Beyond BLS briefly summarizes articles, reports, working papers, and other works published outside BLS on broad topics of interest to MLR readers.

August 2018

What happened to the employers surveyed by the BLS Mass Layoff Statistics Program?

Summary written by: Elizabeth Weber Handwerker

A great deal of research shows that mass layoffs have negative long-term impacts for displaced workers. But in “What happens to the employers involved in mass layoffs?” (Southern Economic Journal, Summer 2018) BLS researchers Elizabeth Weber Handwerker and Lowell Mason show what happened to the employers surveyed by the BLS Mass Layoff Statistics Program. This program contacted employers that had, within a 5-week period, at least 50 former employees starting to collect unemployment insurance, and surveyed those employers who reported these layoffs would last at least a month.

Handwerker and Mason use data for all employers identified in the Mass Layoff Statistics program from 1995 to 2013 (when this program ended because of budget cuts), as well as a group of similar employers without a layoff in the same quarter. The comparison employers were chosen because their ages, industries, and sizes were similar to employers in the survey. For both groups, employment and wage records from the BLS Quarterly Census of Employment and Wages were examined for the 5 years before and after the layoff date to compare long-term employment, average wage, and closure outcomes.

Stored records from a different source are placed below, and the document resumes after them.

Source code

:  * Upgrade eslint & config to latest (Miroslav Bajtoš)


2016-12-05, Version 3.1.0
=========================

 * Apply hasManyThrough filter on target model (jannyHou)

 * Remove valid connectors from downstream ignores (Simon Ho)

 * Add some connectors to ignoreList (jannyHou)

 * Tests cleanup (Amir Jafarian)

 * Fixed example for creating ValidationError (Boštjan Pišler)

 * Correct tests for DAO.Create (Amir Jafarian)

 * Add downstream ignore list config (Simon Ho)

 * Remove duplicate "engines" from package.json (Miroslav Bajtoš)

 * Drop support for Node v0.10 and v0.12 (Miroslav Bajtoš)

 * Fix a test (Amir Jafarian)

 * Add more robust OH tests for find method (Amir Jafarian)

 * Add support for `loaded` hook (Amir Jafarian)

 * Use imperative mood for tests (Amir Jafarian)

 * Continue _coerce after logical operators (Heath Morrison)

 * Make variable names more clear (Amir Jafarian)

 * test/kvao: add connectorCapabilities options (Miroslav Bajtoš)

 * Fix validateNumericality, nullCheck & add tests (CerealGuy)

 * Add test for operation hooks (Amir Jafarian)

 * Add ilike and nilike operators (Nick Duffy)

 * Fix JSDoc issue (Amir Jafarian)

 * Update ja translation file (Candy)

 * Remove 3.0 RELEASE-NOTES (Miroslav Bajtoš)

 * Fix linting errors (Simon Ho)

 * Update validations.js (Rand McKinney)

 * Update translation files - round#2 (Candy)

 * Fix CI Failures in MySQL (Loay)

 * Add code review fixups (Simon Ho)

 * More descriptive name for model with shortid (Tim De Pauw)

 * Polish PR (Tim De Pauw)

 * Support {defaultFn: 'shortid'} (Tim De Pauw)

The comparison showed that employers with mass layoffs were growing more quickly than the comparison employers in the years before the layoff and had permanently lower employment levels after the layoff. However, this varies by several factors, including reason for the layoff (as reported in the Mass Layoff Survey), employer industry, and period in which the layoff occurred. Mass layoffs for seasonal reasons were associated with much smaller changes in employment, both before and after the layoff, than other layoffs. Employment trends also vary by industry: 5 years after a layoff, construction-industry employers with layoffs had 67 fewer employees than their comparison employers, while retail-industry employers with layoffs had 800 fewer employees than their comparison employers.  Manufacturing-industry layoffs had employment outcomes in between these other industries. Layoffs occurring during the Great Recession of 2007–09 happened for employers with more similar employment patterns to their comparison employers both before and after the layoff than layoffs during earlier periods. 

Layoffs also mean permanent increases in average wages per quarter for employers with layoffs relative to comparison employers, suggesting that lower paid employees are the most likely to be laid off.  Furthermore, employers with layoffs were also more likely than comparison employers to close down in the years after the layoff, particularly if the layoff did not happen for seasonal reasons. Layoffs that took place during the Great Recession were associated with smaller increases in the probability of closure than layoffs that took place during other periods. This is only partially explained by differences in the layoff reasons, industries, and employer ages. Overall, the mass layoffs taking place during the Great Recession and afterwards appear to have had less permanent impact on employers than layoffs during earlier periods.